DATASET EXTRACT -
_____
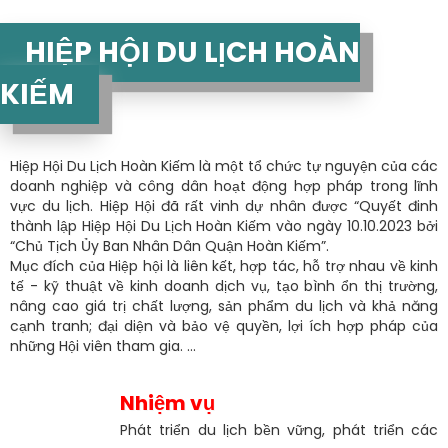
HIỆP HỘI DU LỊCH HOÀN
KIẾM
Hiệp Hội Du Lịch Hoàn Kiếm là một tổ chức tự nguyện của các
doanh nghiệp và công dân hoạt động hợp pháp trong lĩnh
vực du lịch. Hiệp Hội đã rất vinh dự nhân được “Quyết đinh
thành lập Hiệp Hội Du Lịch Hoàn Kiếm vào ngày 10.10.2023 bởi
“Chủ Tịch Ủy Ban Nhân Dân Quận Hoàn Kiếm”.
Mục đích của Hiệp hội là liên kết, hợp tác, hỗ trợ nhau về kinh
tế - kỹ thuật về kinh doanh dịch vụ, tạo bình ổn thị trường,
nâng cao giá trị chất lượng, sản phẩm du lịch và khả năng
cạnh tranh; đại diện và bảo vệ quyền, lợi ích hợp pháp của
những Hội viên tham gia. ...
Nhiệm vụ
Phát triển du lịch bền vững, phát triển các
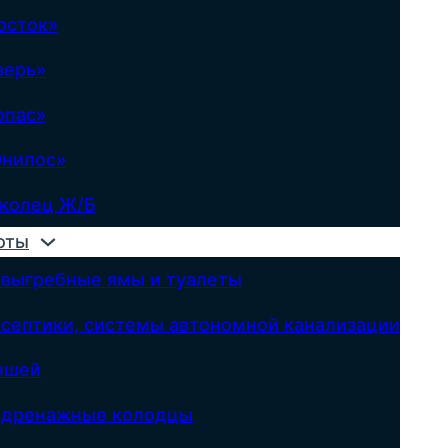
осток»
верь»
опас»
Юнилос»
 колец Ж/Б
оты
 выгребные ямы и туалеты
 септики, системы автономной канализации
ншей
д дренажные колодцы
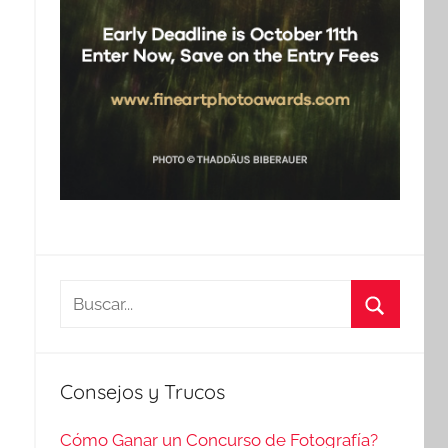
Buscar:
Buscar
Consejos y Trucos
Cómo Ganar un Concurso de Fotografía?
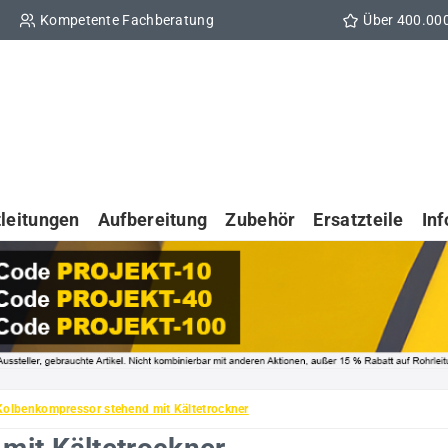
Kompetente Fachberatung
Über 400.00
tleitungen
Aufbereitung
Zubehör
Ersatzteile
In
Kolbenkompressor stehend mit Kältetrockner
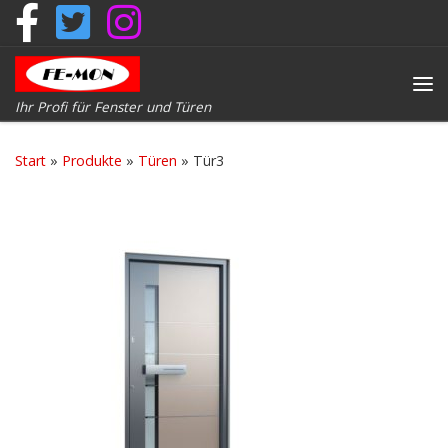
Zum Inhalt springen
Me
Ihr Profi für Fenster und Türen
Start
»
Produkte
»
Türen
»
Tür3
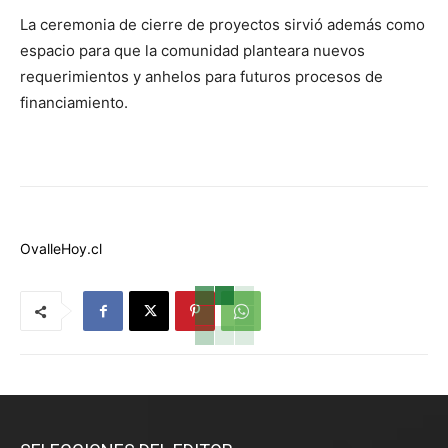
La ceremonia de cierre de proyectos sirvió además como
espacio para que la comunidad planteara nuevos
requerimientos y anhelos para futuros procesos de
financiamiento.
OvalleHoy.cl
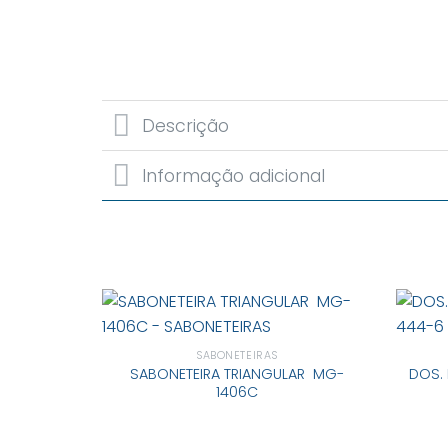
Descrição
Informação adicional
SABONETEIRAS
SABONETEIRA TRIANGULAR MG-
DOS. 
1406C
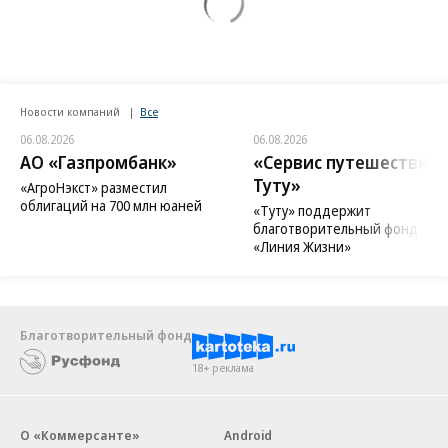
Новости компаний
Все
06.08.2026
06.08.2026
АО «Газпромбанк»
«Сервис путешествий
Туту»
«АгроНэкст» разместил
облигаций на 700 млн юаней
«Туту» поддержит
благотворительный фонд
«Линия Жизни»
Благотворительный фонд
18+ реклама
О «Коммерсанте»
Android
_____
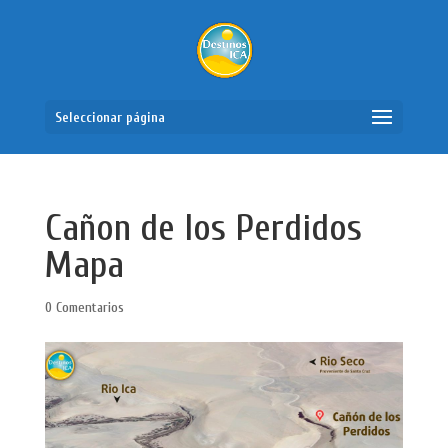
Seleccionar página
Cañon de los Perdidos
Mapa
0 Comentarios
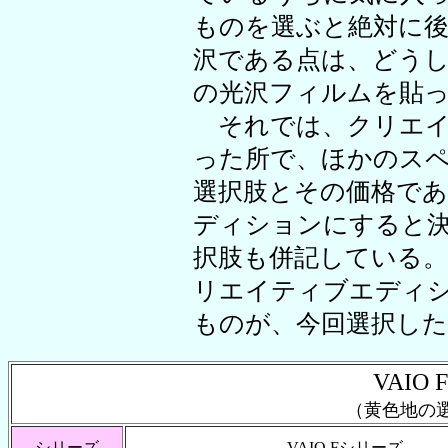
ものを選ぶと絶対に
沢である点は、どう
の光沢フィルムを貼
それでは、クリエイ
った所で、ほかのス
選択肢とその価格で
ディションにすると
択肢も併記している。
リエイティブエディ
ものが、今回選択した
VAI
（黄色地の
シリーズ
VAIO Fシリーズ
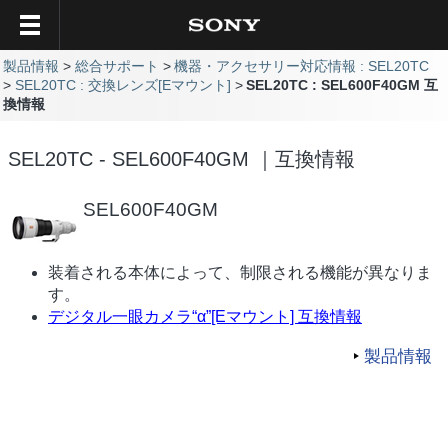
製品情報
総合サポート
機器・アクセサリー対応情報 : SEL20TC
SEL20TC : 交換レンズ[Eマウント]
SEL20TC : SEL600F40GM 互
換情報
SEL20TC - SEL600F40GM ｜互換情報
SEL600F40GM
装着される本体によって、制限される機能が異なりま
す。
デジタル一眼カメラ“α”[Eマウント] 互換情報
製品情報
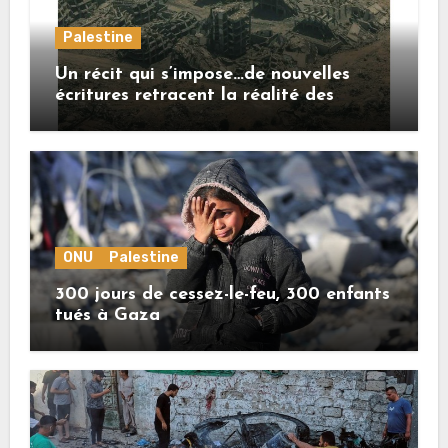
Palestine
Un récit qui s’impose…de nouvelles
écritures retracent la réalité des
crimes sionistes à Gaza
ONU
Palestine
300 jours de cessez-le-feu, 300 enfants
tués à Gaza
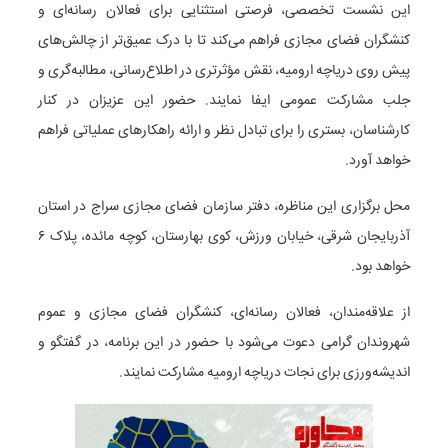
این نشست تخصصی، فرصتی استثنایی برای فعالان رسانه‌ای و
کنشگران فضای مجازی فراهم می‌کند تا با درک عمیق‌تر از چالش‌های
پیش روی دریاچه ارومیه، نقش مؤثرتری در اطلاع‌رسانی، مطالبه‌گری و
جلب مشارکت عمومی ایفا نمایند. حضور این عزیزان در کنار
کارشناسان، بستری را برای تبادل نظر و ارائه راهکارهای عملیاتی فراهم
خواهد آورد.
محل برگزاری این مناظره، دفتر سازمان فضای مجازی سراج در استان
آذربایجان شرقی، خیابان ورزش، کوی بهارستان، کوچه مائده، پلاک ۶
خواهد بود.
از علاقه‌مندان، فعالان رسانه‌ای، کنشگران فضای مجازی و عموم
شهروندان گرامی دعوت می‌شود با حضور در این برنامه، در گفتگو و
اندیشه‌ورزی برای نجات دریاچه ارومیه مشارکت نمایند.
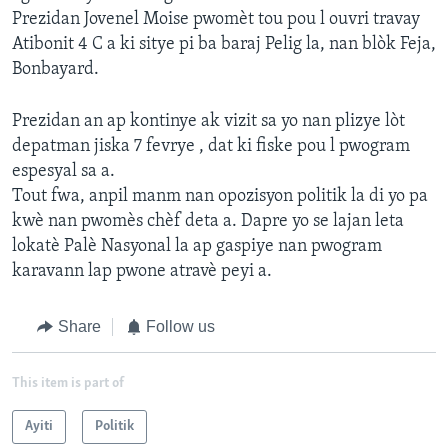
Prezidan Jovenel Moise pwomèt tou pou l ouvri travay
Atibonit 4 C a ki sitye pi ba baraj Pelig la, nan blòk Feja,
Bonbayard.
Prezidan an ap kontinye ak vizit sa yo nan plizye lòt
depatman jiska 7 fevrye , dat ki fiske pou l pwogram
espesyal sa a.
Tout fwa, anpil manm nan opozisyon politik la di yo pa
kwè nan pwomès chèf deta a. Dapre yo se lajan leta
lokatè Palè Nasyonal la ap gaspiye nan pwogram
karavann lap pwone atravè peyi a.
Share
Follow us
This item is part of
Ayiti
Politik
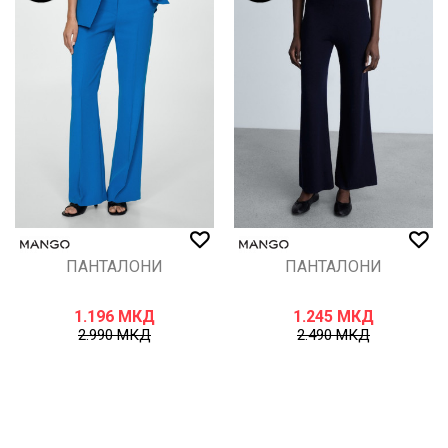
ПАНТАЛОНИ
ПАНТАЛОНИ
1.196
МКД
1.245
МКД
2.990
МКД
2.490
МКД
_____
THE PROBLEM - Look through the data above for lines holding the word "Eマウント". State how many there are and nothing else.

EXERCISE RESULT - 2